For well over 50 years the Rutledge name was synonymous with organized labor in Hawaii. Employees of Waikiki Beach hotels and drivers in movie/ TV scenes answered to a fiefdom that Arthur Rutledge had begun in the late 1930s and ran with an iron fist. In 1951 Rutledge founded a nonprofit entity, Unity House, to provide benefits to Local 5 of the Hotel Employees and Restaurant Employees and Local 996 of the International Brotherhood of Teamsters. Currently, some 20,000 workers and retirees belong to Unity House. Art Rutledge died in 1997, but his son, Anthony Rutledge, and grandson Aaron Rutledge, carried on the patriarch’s torch – and with a similar blind spot for the law. Their reign is now over, though the price they’ve paid is considerably less than what prosecutors had sought.
On February 6, Tony Rutledge pled guilty in U.S. District Court for the District of Hawaii to one count of falsifying a tax return. The barrel-chested Rutledge, who succeeded his father as president of Unity House, and who during 1986-2000 served as financial secretary of HERE Local 5, was sentenced to three years probation. He also was ordered to permanently disassociate himself from Unity House. His son, Aaron, Unity House’s former executive vice president, pleaded guilty to one count of witness harassment and was sentenced to a year of probation. He agreed to disassociate himself from the group during the probationary period. It was the end of a nine-year ordeal of investigation and legal wrangling.
Back in August 2003 the pair had been indicted for skimming more than $350,000 from Star-Beachboys, Inc., a rental company for surfboards and other beach equipment. Tony and Aaron Rutledge, apparently with the old man’s help, allegedly had deposited cash receipts from the enterprise into at least four bank safe deposit boxes. In filing tax returns for Star-Beachboys during 1993-97, the Rutledges failed to report $415,205 in gross rents. Four months later, in December 2003, a superseding indictment charged Anthony Rutledge with diverting a portion of Unity House’s $42.2 million in assets toward overseas investments. A year later federal agents took control of Unity House’s headquarters and assets, following a restraining order issued by U.S. District Judge Samuel King. Tony Rutledge originally had pleaded guilty last August, but much to his displeasure, U.S. District Judge David Ezra rejected the plea because it would have eventually allowed him to return to Unity House.

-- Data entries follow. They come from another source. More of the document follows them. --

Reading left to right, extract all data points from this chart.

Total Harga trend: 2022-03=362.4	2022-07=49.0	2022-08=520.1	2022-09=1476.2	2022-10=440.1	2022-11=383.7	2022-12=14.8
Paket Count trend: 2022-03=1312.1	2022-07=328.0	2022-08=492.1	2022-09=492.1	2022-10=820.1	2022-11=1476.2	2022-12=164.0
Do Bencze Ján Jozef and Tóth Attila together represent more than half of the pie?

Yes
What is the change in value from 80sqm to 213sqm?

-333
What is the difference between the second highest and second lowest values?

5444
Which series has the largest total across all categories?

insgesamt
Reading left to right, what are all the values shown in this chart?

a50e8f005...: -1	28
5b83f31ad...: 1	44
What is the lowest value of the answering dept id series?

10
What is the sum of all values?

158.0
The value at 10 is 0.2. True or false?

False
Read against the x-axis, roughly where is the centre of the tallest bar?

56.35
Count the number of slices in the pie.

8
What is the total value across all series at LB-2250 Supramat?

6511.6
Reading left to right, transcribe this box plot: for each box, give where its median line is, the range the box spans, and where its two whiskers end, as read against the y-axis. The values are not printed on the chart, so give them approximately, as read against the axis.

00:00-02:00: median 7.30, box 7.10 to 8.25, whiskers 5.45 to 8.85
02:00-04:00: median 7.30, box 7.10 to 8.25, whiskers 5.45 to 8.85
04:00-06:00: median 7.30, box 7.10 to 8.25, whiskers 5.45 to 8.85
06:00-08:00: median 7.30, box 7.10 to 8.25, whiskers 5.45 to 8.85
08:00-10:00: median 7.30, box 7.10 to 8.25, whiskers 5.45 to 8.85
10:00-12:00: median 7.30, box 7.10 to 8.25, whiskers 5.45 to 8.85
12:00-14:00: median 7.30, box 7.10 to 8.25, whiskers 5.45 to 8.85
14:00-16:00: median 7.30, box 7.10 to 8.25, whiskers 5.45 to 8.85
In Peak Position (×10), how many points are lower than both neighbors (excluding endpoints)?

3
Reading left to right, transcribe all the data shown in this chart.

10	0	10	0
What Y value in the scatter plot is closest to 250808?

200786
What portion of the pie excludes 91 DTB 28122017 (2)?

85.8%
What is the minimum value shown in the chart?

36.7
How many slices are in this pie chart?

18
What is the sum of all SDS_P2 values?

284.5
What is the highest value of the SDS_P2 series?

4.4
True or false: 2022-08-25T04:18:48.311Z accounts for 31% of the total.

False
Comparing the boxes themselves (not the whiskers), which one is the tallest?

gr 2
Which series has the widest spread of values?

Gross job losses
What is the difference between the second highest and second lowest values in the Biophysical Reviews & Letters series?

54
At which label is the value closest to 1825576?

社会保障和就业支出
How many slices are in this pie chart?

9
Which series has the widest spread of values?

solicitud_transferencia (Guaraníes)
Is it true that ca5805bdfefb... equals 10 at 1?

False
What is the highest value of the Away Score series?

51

Unity House had built its hefty war chest thanks to decades of dues and other assessments on union members, and Art Rutledge’s take-no-prisoners management style. By the early 80s its operations had raised concern among certain members of the U.S. Senate, who requested that the General Accounting Office launch a full-scale probe. The resulting GAO report concluded Unity House was “a conduit for moving funds among union locals and several affiliated organizations.” The battles over the group’s assets between the Rutledge family and local HERE-Teamsters officials, if anything, became more fierce.
The recent guilty pleas came after an investigation by the IRS and three agencies within the Labor Department, including its Office of Labor-Management Standards. The defendants cut a pretty decent bargain, with prosecutors agreeing to drop about a dozen other fraud charges. The deal also allows the Rutledges to collect back pay, severance pay and compensation for lost vacation and health benefits. Their hefty legal bills also will be defrayed. (OLMS, 2/28; Honolulu Advertiser, 2/4/06; KHON-TV, 2/6/06).